Kevin Harralson generously contributed the following pieces of fatwood. I don't know that they are heart pine, but since (1) fatwood can be ANY pine, really, and (2) heart pine is one of the fairly common species that can be fatwood, I've put it here. Actually, I'm also just being lazy because Kevin also contributed some heart pine pieces and I figured I'd just put this fatwood here on the same page as those. 

These pieces are so impregnated with resin that they felt sticky to the touch after I sanded them, and they clogged up the sanding belt something fierce, so I only sanded them with 60 grit and then 100 grit. These pieces were cut out from some larger pieces that had a lot of weathered rough ends and edges and looked like they were salvaged from Kevin's burn box. They prorated out to 67lbs/cuft, which for pine is just amazing. 

[attachment=29593]

[attachment=29594]


----------



## rdnkmedic (Aug 19, 2013)

That's enough fat lighter to start a lot of fires. It doesn't take much. Burns really hot with black smoke. Those pieces actually came off of a stump in my yard. The stump is probably 30 inches across and it is solid fat lighter.


----------



## barry richardson (Aug 19, 2013)

I can smell them from here!


----------



## Kevin (Aug 19, 2013)

I had never heard of it before either. Now Mike Mills is asking about "fat lighter" which is the same thing apparently. Learnt me somethin already today I can go to bed now.


----------



## Mike1950 (Aug 19, 2013)

Another point about "fat wood"- In my neck of the wood giant ponderosa pines get very high resin content in stumps and roots.
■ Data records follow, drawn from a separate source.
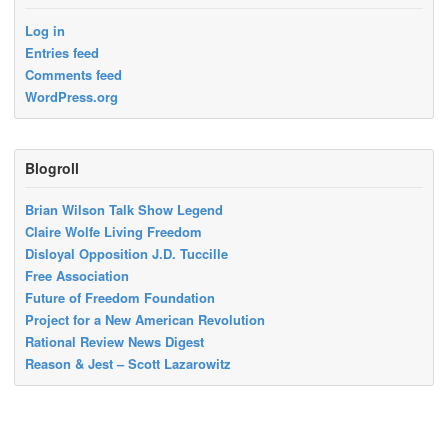
Log in
Entries feed
Comments feed
WordPress.org
Blogroll
Brian Wilson Talk Show Legend
Claire Wolfe Living Freedom
Disloyal Opposition J.D. Tuccille
Free Association
Future of Freedom Foundation
Project for a New American Revolution
Rational Review News Digest
Reason & Jest – Scott Lazarowitz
If it gets very dry and you have a large fire that stump will burn into the ground- they are to be avoided until a winter has passed. People have been known to get burnt (or worse) falling in to what appears to be solid ground. Walking through a burnt area after it winters it is amazing how large some of the holes are where one of these stumps burnt into ground..........


----------



## mammoth (Dec 11, 2013)

Heart Pine is not a species of tree. Heart simply refers to the heart of the tree, like most trees have. ie, pith is in the center, then heartwood, then sapwood. Here in the southeast, heart pine is as common as dirt. It is much more resilliant to rot and insect infestation than the sapwood and was often used in homebuilding. It was also part of a huge industry in naval stores and wooden shipbuilding prior to the demise of the Longleaf Pine. I removed the sapwood from a 40" section of felled pine and now have a 30" section of highly resenous heartpine. If you slice a piece about 1/4" and hold it up to a light the light will shine through! I once saw a hundred year old front door panel with a resin pocket that let the sunshine in. Awesome stuff.


----------



## phinds (Dec 11, 2013)

mammoth said:


> Heart Pine is not a species of tree. Heart simply refers to the heart of the tree ...


 
While I mostly agree w/ that, it's actually a bit more complicated. There's a write-up about it on my site.


----------